Хозяин «Сукре» заглянул в клетки и, почесав изрядно отросшую щетину на подбородке, ответил:
– Если выделите мне одного из попугайчиков, то считайте, что билету вас в кармане. Я давненько обещал сыну такую птичку.
– Тогда я предлагаю вам взять сразу пару. Если вы, конечно, согласитесь, я бы с удовольствием рассчитался и за обратную дорогу. По правде говоря, эти попугайчики – очень общительные птицы, и брать их лучше парами. Оставшись в одиночестве, они могут заскучать и даже умереть от тоски.
Во время плаванья старик с удовольствием болтал с доктором Рубикундо Лоачамином. По ходу дела он сообщил дантисту о цели своей поездки. Тот слушал с чуть снисходительной улыбкой, но при этом с неподдельным интересом.
– Ну, старик, ты даешь! – разведя руками, усмехнулся Рубикундо Лоачамин. – Что ж ты мне сразу не сказал, что тебе нужны книжки? Уж как-нибудь в Гуаякиле я бы тебе раздобыл пару-тройку книжечек.
– Очень вам признателен, сеньор доктор. Вот пойму, какие книги мне по душе, – и непременно воспользуюсь вашим предложением.
Эль-Дорадо вряд ли можно было назвать большим городом даже при всем желании. В нем было от силы чуть больше сотни домов, в основном выстроившихся вдоль реки, а значимость этого центра цивилизации определялась наличием полицейского участка, пары административных учреждений, церкви и государственной школы, не слишком переполненной учениками. Впрочем, для Антонио Хосе Боливара, который чуть не сорок лет прожил в сельве, не выбираясь из нее дальше поселка Эль-Идилио, эта поездка была как бы возвращением в когда-то знакомый ему большой мир.
Зубной врач представил Антонио Хосе Боливара Проаньо единственному человеку, который мог бы помочь ему в столь необычном деле, а именно – школьной учительнице. Более того: он договорился, чтобы старику разрешили пожить при школе в обмен на кое-какую хозяйственную и методическую (составление гербария) помощь.
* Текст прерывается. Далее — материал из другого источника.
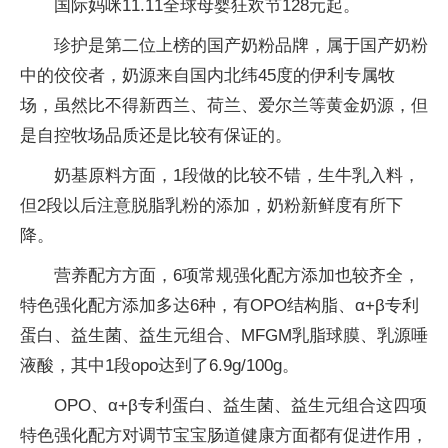
国际妈咪11.11全球母婴狂欢节128元起。
珍护是第二位上榜的国产奶粉品牌，属于国产奶粉
中的佼佼者，奶源来自国内北纬45度的伊利专属牧
场，虽然比不得新西兰、荷兰、爱尔兰等黄金奶源，但
是自控牧场品质还是比较有保证的。
奶基原料方面，1段做的比较不错，生牛乳入料，
但2段以后注意脱脂乳粉的添加，奶粉新鲜度有所下
降。
营养配方方面，6项常规强化配方添加也较齐全，
特色强化配方添加多达6种，有OPO结构脂、α+β专利
蛋白、益生菌、益生元组合、MFGM乳脂球膜、乳源唾
液酸，其中1段opo达到了6.9g/100g。
OPO、α+β专利蛋白、益生菌、益生元组合这四项
特色强化配方对调节宝宝肠道健康方面都有促进作用，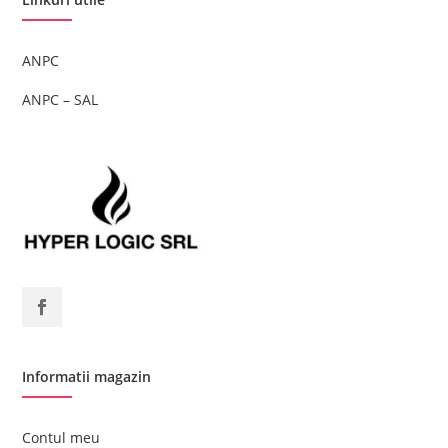
ANPC
ANPC – SAL
Informatii magazin
Contul meu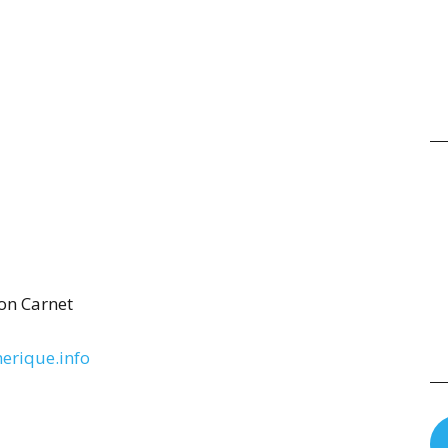
e
on Carnet
erique.info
Как только старик закончил свои дела, то есть продал привезенных из сельвы обезьянок и попугаев, учительница показала ему свою библиотеку.
Увидев столько книг, собранных в одном месте, старик чуть не задохнулся. В распоряжении учительницы было, наверное, с полсотни томов, аккуратно расставленных на полках дощатого шкафа. Антонио Хосе Боливар Проаньо с замиранием сердца погрузился в приятнейшее дело – освоение этого богатства. Для ускорения и облегчения процесса им была приобретена новенькая лупа.
На формирование и оттачивание читательского вкуса у него ушло пять месяцев. За это время в его душу не раз закрадывались сомнения, но после долгих размышлений он находил ответы на все свои вопросы и вновь обретал твердость духа.
Хорошенько проштудировав тексты по геометрии, он вдруг испытал сильнейшие сомнения в том, стоило ли вообще когда-то учиться читать и затем, уже на старости лет, вновь обретать этот мистический дар. Из всех освоенных текстов на эту тему в его памяти случайно отложилась одна-единственная фраза, которую он впоследствии неоднократно повторял в минуты уныния и самого плохого настроения. Звучало это потрясающее в своей бессмысленности умозаключение примерно так: «Гипотенуза является стороной прямоугольного треугольника, противоположной его прямому углу». Впоследствии эта фраза не раз ставила в тупик обитателей Эль-Идилио. Они воспринимали ее либо как бессмысленную скороговорку, либо – в глубине души – как своего рода заклинание, взывающее к неким потусторонним и скорее всего очень темным силам.